**Material for the task:**
⁂
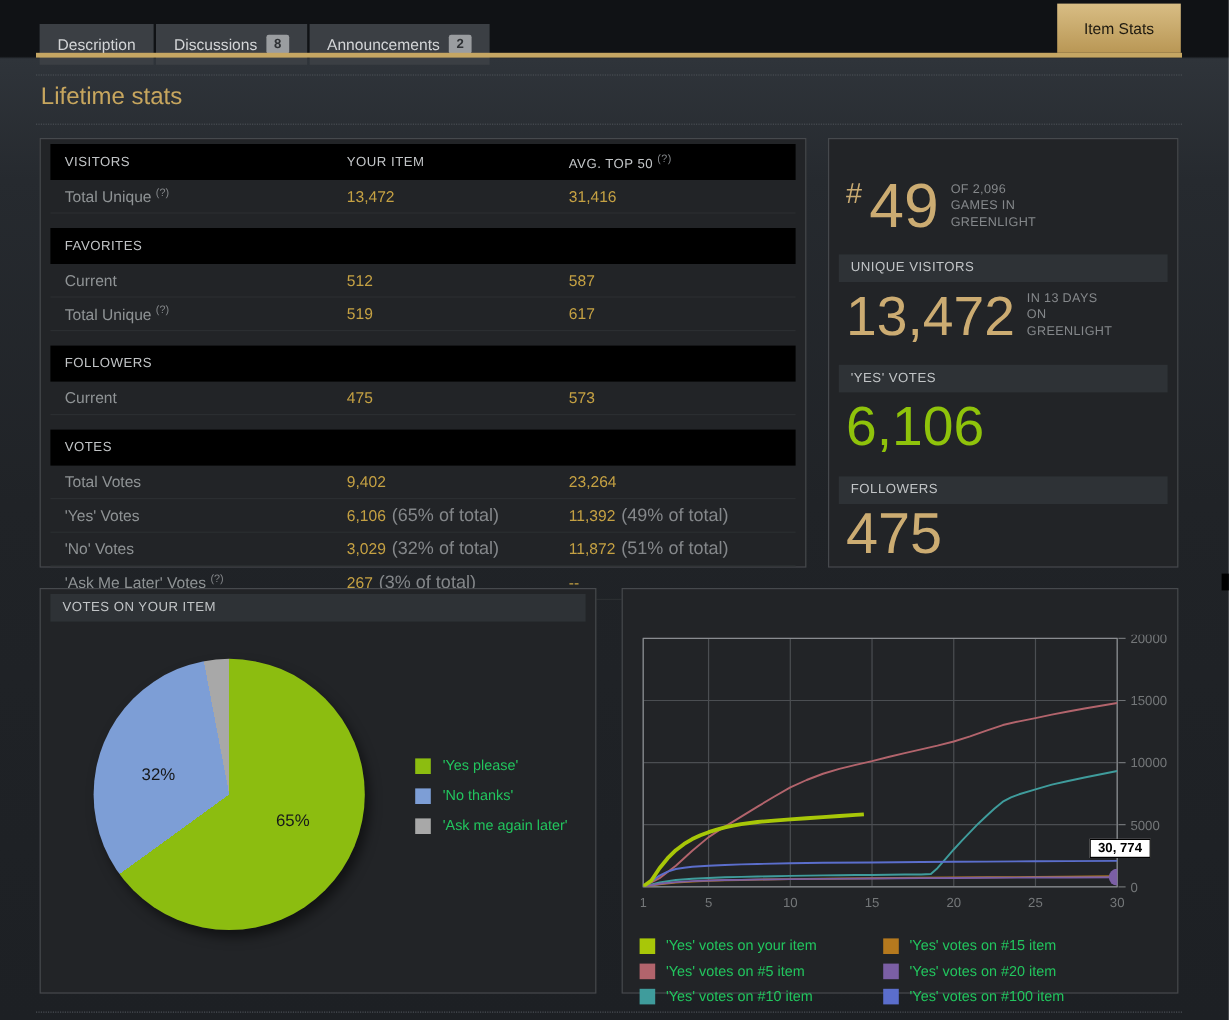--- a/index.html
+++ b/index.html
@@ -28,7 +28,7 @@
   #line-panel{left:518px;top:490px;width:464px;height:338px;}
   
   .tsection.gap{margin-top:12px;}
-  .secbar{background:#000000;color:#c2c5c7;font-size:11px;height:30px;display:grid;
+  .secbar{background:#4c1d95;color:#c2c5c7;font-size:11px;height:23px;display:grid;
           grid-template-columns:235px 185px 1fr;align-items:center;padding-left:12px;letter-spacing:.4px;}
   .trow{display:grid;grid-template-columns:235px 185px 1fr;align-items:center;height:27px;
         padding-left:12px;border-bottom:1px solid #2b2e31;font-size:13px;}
⁂
**Problem details:** Each line of the data that includes "align" should be copied.

**Answer area:**
           grid-template-columns:235px 185px 1fr;align-items:center;padding-left:12px;letter-spacing:.4px;}
   .trow{display:grid;grid-template-columns:235px 185px 1fr;align-items:center;height:27px;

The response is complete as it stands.